• YOUR INSTRUCTIONS:
Start at the first record below and retype through the last, exactly.

• INPUT:

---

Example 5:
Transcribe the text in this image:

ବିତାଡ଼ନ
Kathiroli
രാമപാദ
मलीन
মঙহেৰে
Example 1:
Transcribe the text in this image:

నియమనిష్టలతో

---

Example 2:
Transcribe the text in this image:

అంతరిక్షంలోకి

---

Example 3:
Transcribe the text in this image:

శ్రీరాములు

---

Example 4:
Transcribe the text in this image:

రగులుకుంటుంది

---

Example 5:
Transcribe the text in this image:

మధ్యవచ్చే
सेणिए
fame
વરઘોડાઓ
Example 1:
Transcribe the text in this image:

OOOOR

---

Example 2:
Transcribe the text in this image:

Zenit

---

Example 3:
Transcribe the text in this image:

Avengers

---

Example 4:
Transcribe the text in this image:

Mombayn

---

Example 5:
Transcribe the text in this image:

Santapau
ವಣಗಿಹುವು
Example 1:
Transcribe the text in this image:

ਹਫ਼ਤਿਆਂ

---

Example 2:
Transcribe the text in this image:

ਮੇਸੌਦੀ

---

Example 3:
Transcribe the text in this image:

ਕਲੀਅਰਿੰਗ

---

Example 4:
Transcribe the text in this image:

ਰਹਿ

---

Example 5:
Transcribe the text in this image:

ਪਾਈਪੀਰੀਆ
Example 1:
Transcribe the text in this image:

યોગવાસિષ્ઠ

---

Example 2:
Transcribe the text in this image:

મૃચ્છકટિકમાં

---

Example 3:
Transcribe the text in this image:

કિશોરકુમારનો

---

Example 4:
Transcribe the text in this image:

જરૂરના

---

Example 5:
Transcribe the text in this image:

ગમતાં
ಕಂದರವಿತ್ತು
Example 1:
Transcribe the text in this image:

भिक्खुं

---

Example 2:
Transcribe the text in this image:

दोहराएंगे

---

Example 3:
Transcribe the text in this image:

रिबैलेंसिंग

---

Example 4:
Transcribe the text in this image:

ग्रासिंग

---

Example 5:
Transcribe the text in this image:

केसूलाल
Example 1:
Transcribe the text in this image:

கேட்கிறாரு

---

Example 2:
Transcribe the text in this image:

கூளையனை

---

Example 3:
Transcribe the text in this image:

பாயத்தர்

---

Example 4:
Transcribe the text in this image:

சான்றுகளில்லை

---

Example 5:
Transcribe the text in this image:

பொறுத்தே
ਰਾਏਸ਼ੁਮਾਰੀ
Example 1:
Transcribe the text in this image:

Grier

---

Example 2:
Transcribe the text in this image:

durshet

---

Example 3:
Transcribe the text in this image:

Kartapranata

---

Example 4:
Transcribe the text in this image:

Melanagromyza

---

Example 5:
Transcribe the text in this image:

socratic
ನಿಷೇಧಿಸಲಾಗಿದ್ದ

• EXERCISE OUTPUT:
---

Example 5:
Transcribe the text in this image:

ବିତାଡ଼ନ
Kathiroli
രാമപാദ
मलीन
মঙহেৰে
Example 1:
Transcribe the text in this image:

నియమనిష్టలతో

---

Example 2:
Transcribe the text in this image:

అంతరిక్షంలోకి

---

Example 3:
Transcribe the text in this image:

శ్రీరాములు

---

Example 4:
Transcribe the text in this image:

రగులుకుంటుంది

---

Example 5:
Transcribe the text in this image:

మధ్యవచ్చే
सेणिए
fame
વરઘોડાઓ
Example 1:
Transcribe the text in this image:

OOOOR

---

Example 2:
Transcribe the text in this image:

Zenit

---

Example 3:
Transcribe the text in this image:

Avengers

---

Example 4:
Transcribe the text in this image:

Mombayn

---

Example 5:
Transcribe the text in this image:

Santapau
ವಣಗಿಹುವು
Example 1:
Transcribe the text in this image:

ਹਫ਼ਤਿਆਂ

---

Example 2:
Transcribe the text in this image:

ਮੇਸੌਦੀ

---

Example 3:
Transcribe the text in this image:

ਕਲੀਅਰਿੰਗ

---

Example 4:
Transcribe the text in this image:

ਰਹਿ

---

Example 5:
Transcribe the text in this image:

ਪਾਈਪੀਰੀਆ
Example 1:
Transcribe the text in this image:

યોગવાસિષ્ઠ

---

Example 2:
Transcribe the text in this image:

મૃચ્છકટિકમાં

---

Example 3:
Transcribe the text in this image:

કિશોરકુમારનો

---

Example 4:
Transcribe the text in this image:

જરૂરના

---

Example 5:
Transcribe the text in this image:

ગમતાં
ಕಂದರವಿತ್ತು
Example 1:
Transcribe the text in this image:

भिक्खुं

---

Example 2:
Transcribe the text in this image:

दोहराएंगे

---

Example 3:
Transcribe the text in this image:

रिबैलेंसिंग

---

Example 4:
Transcribe the text in this image:

ग्रासिंग

---

Example 5:
Transcribe the text in this image:

केसूलाल
Example 1:
Transcribe the text in this image:

கேட்கிறாரு

---

Example 2:
Transcribe the text in this image:

கூளையனை

---

Example 3:
Transcribe the text in this image:

பாயத்தர்

---

Example 4:
Transcribe the text in this image:

சான்றுகளில்லை

---

Example 5:
Transcribe the text in this image:

பொறுத்தே
ਰਾਏਸ਼ੁਮਾਰੀ
Example 1:
Transcribe the text in this image:

Grier

---

Example 2:
Transcribe the text in this image:

durshet

---

Example 3:
Transcribe the text in this image:

Kartapranata

---

Example 4:
Transcribe the text in this image:

Melanagromyza

---

Example 5:
Transcribe the text in this image:

socratic
ನಿಷೇಧಿಸಲಾಗಿದ್ದ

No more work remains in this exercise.